The coercion of parents enables the power of the medical establishment to transcend institutional spaces into the home. At the commencement of school, this medicalization is extended to the classroom. This was evident when parents expressed preference for mainstreaming over placements where ISL use could “interfere” with spoken language acquisition. One mother was disinclined to choose a unit placement, as she worried that “none of them are speaking properly…so how can they learn from each other?” Other children within this study were removed from specialist placement at the recommendation of medical experts to promote spoken language development. Several teachers interviewed in this study, however, expressed that exclusive use of speech in the classroom was problematic for their DHH pupil. These same teachers identified spoken language as a priority learning need for the DHH child in their class. Here we see the institutionalized medical model of deafness prevail, in that it the becomes the responsibility of the child to adjust to the system, rather than the system adjusting to meet the needs of the child.

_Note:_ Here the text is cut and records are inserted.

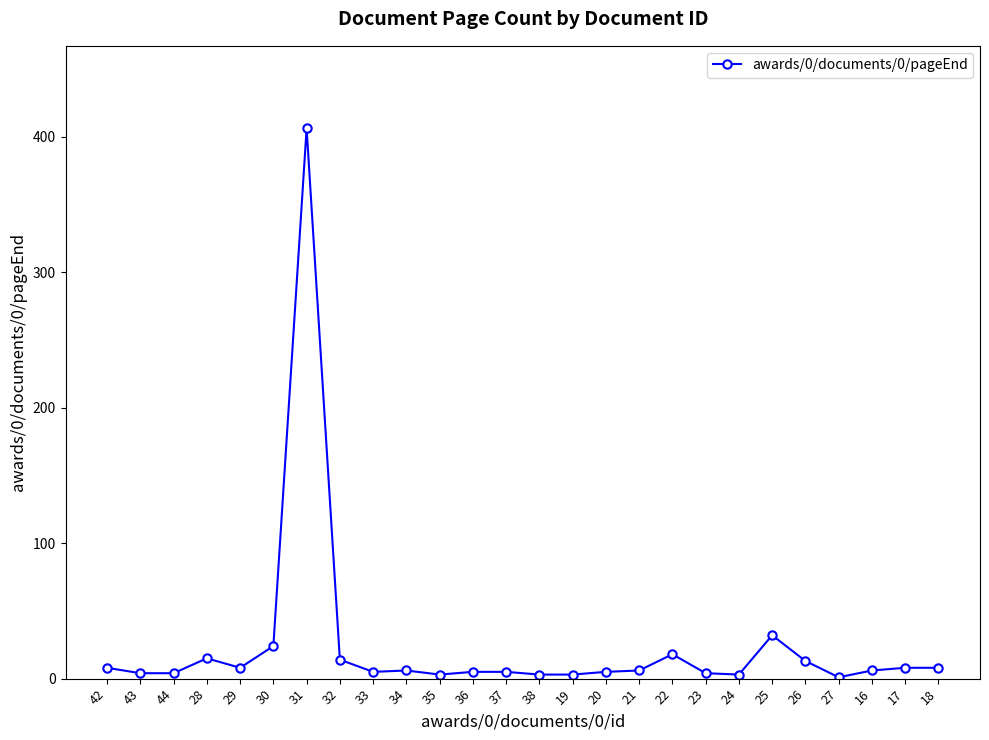

What is the approximate value at 23?

4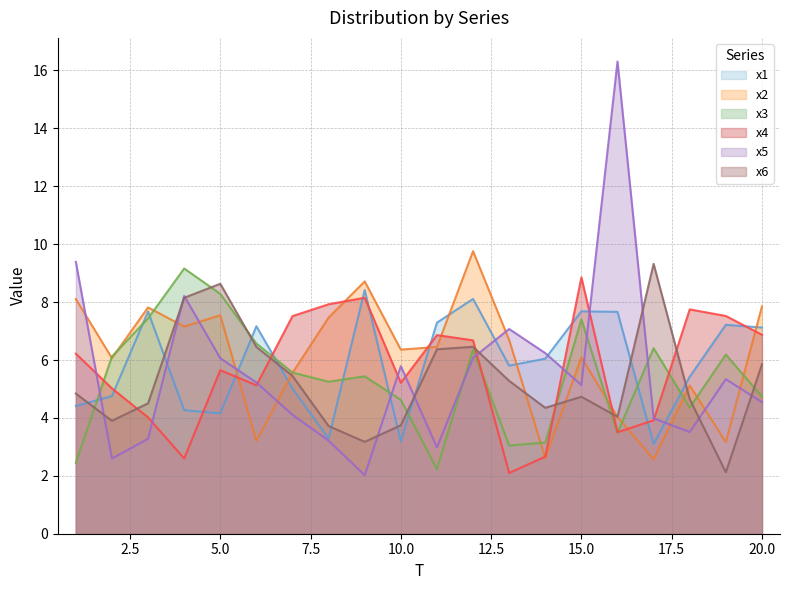

What is the value of the x2 point at the 18th from the left?

5.1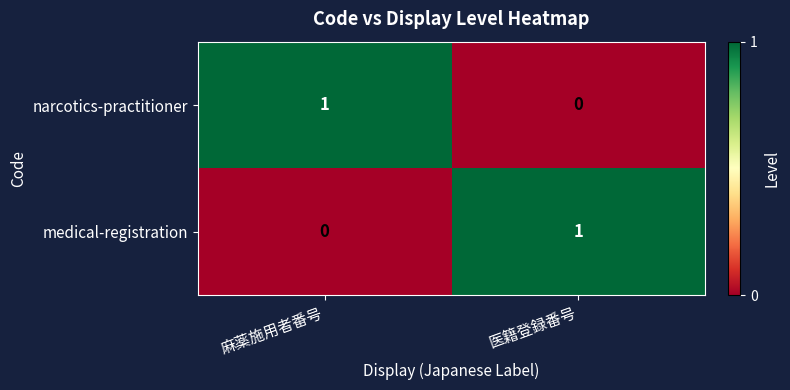

Is it true that medical-registration equals 1 at 麻薬施用者番号?

False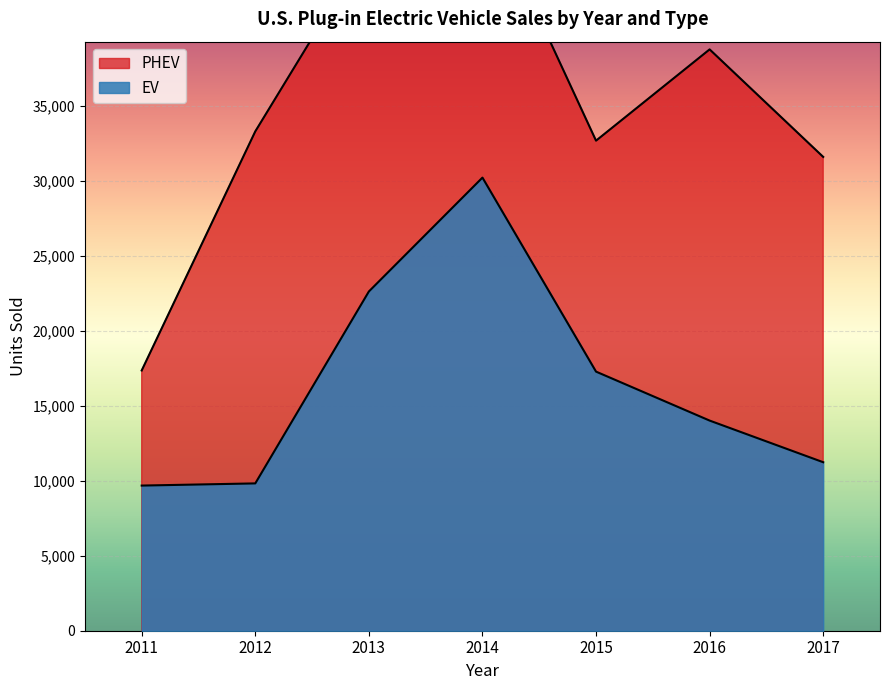

Which label corresponds to the smallest value in the chart?

2011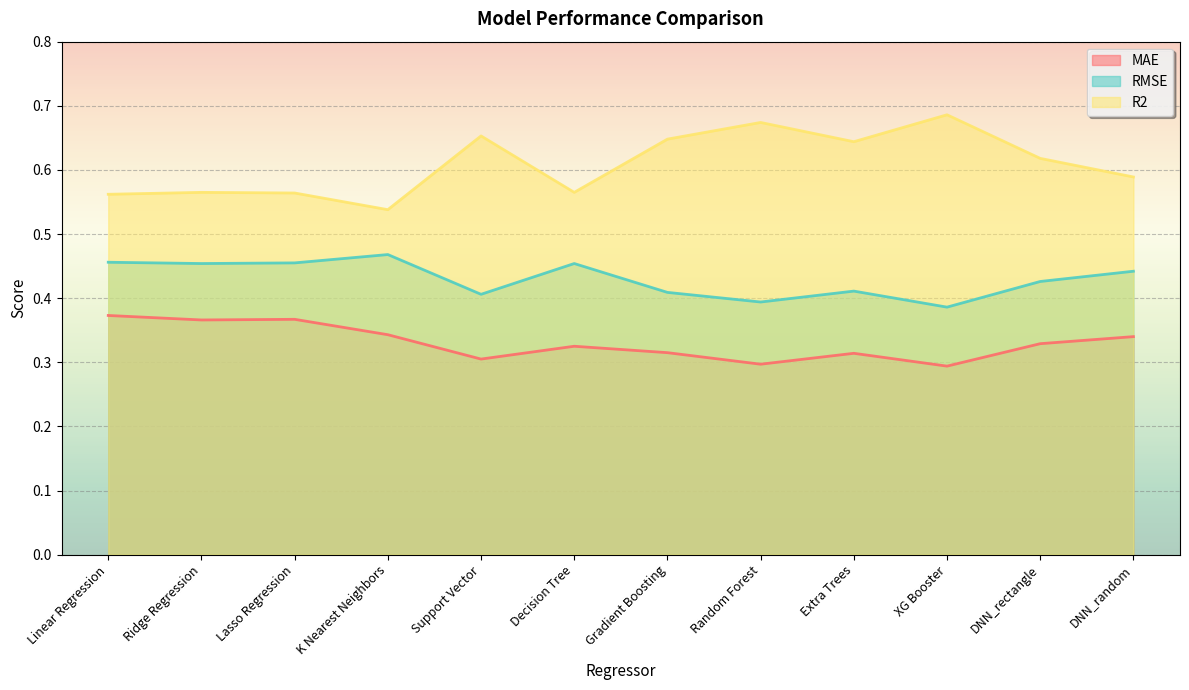

Rank the categories by R2 value from lowest to highest.

K Nearest Neighbors, Linear Regression, Lasso Regression, Ridge Regression, Decision Tree, DNN_random, DNN_rectangle, Extra Trees, Gradient Boosting, Support Vector, Random Forest, XG Booster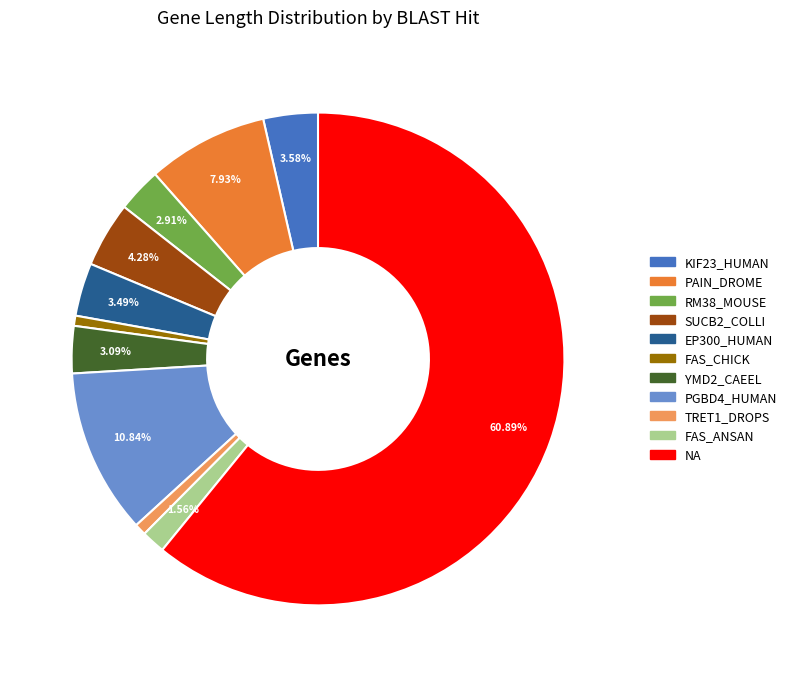

To the nearest percent, what is the average slice percentage?

9%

DHH children in mainstream schools frequently lack Deaf role models. As such, speech is the only viable communication option for many in mainstream since there are no communication partners who have ISL. For many families, the option of sending their child to a DHH specific placement is not geographically viable. In this study, families living close to active Deaf communities were more proactive in their use of ISL and had greater access to alternative discourses of d/Deafness. Though one School for the Deaf offers boarding, one family reflected that “the prospect of sending your four-year-old away to school is very daunting…”. As such, having speech provides access to local schools.

The subjectification of parents, and the medicalization of the school and home, impacts on the DHH child’s ability to identify as Deaf. This results in the subjectification of DHH children, the third stage in the reproduction of a hegemonic medical model of deafness. Many DHH children view the DHH “self” as “other” and the hearing “other” as “self”. As such, traits of deafness are pathologized rather than celebrated, as within Deaf culture. Five-year-old Henry was already showing signs of being conscious of his deviation from the norm in his reluctance to speak in front of other students, and nine-year-old Chris was growing his hair to disguise his hearing aids. These examples show how the hegemonic medical model in the current day has transcended spatio-temporal boundaries to prevail outside medical institutions to move into a mainstream system.